TEXT BLOCK =

******

3 Minute Guide to Cuban Dance Styles

Imagine sitting at an outdoor bar, the warm breeze hitting your face and listening to the music. The catchy rhythm makes you want to dance. But wait, what music is playing? How are you supposed to dance if you don’t know what you’re dancing to? You think you know, but you aren’t 100% sure. Now’s your chance to learn just enough about the various Cuban dance styles to get you moving.


The Son is the base of the Cuban music genre. Spanish descended farmer’s guitars fused with afro-Cuban percussions declared it a cultural patrimony of Cuba. An anticipated bass in the calm music gives it its distinctive rhythm and it’s characterized by its three rapid steps before a full stop.


As you guessed, its name comes from the Cuban capital city Havana. I was originally known as the contradanza and was called only habanera outside of Cuba. Also known as tango, it positions itself as one of the oldest and most popular dances in Cuba. With Spanish, African and Cuban rhythms it’s defined by its slow paced and delicate movements.

******

REQUIREMENT 1 =
Convert the transcribed Bengali entries into a JSON list of strings, with one string per line and blank lines omitted.
The Bengali entries that follow have no connection to the guide on Cuban dance styles.

[Transcribed page text]
******

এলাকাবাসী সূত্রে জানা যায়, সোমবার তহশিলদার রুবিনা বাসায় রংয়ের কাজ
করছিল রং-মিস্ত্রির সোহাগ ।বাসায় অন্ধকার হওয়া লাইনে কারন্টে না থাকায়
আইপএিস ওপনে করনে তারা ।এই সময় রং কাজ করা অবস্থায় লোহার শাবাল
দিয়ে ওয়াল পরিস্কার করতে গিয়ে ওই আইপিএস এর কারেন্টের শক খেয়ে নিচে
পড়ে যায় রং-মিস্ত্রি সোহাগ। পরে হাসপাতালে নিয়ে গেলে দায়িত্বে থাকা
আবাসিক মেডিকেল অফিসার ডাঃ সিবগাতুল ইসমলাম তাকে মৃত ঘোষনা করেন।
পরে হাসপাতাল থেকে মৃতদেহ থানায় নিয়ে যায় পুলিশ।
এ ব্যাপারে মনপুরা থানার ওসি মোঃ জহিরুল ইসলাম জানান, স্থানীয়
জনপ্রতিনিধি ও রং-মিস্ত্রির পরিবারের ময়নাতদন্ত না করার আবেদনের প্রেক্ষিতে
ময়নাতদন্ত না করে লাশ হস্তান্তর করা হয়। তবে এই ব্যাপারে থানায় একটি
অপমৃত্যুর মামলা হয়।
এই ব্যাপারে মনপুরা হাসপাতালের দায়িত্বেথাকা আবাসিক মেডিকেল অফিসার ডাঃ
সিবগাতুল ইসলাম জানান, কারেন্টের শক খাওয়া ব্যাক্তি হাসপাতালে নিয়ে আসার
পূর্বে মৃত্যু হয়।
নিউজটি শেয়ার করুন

******

REQUIREMENT 2 =
Continue the guide to Cuban dance styles, starting after its last sentence.

EXPECTED ANSWER 1 =
[
  "এলাকাবাসী সূত্রে জানা যায়, সোমবার তহশিলদার রুবিনা বাসায় রংয়ের কাজ",
  "করছিল রং-মিস্ত্রির সোহাগ ।বাসায় অন্ধকার হওয়া লাইনে কারন্টে না থাকায়",
  "আইপএিস ওপনে করনে তারা ।এই সময় রং কাজ করা অবস্থায় লোহার শাবাল",
  "দিয়ে ওয়াল পরিস্কার করতে গিয়ে ওই আইপিএস এর কারেন্টের শক খেয়ে নিচে",
  "পড়ে যায় রং-মিস্ত্রি সোহাগ। পরে হাসপাতালে নিয়ে গেলে দায়িত্বে থাকা",
  "আবাসিক মেডিকেল অফিসার ডাঃ সিবগাতুল ইসমলাম তাকে মৃত ঘোষনা করেন।",
  "পরে হাসপাতাল থেকে মৃতদেহ থানায় নিয়ে যায় পুলিশ।",
  "এ ব্যাপারে মনপুরা থানার ওসি মোঃ জহিরুল ইসলাম জানান, স্থানীয়",
  "জনপ্রতিনিধি ও রং-মিস্ত্রির পরিবারের ময়নাতদন্ত না করার আবেদনের প্রেক্ষিতে",
  "ময়নাতদন্ত না করে লাশ হস্তান্তর করা হয়। তবে এই ব্যাপারে থানায় একটি",
  "অপমৃত্যুর মামলা হয়।",
  "এই ব্যাপারে মনপুরা হাসপাতালের দায়িত্বেথাকা আবাসিক মেডিকেল অফিসার ডাঃ",
  "সিবগাতুল ইসলাম জানান, কারেন্টের শক খাওয়া ব্যাক্তি হাসপাতালে নিয়ে আসার",
  "পূর্বে মৃত্যু হয়।",
  "নিউজটি শেয়ার করুন"
]

EXPECTED ANSWER 2 =
Of African origin, its background comes from the African slaves who occasionally were allowed by the authorities to distract themselves with these joyous rhythms and dances, contrasted to the ballroom dances. They would escape reality in festivities filled with laughter and choreographies where they liberated themselves. Today it is a common dance, mostly known for its typical dance where people file into a single line and synchronized their leg movements while walking. You will clearly hear the non-stop beating drums and tropical melody.



Salsa originated in the 60s in New York City as a mix of Dominican, Cuban, Afro-American Jazz, Puerto Rican and many other countries’ rhythms. It is a mixture of numerous instruments and sounds, such as flutes, drums and violins. It doesn’t have a specific country of origin, yet most of its contribution comes from the Cuban influence. This dance is characterized by the notorious movement of the hips, where this pronunciation is defined by the intricate movement of the legs.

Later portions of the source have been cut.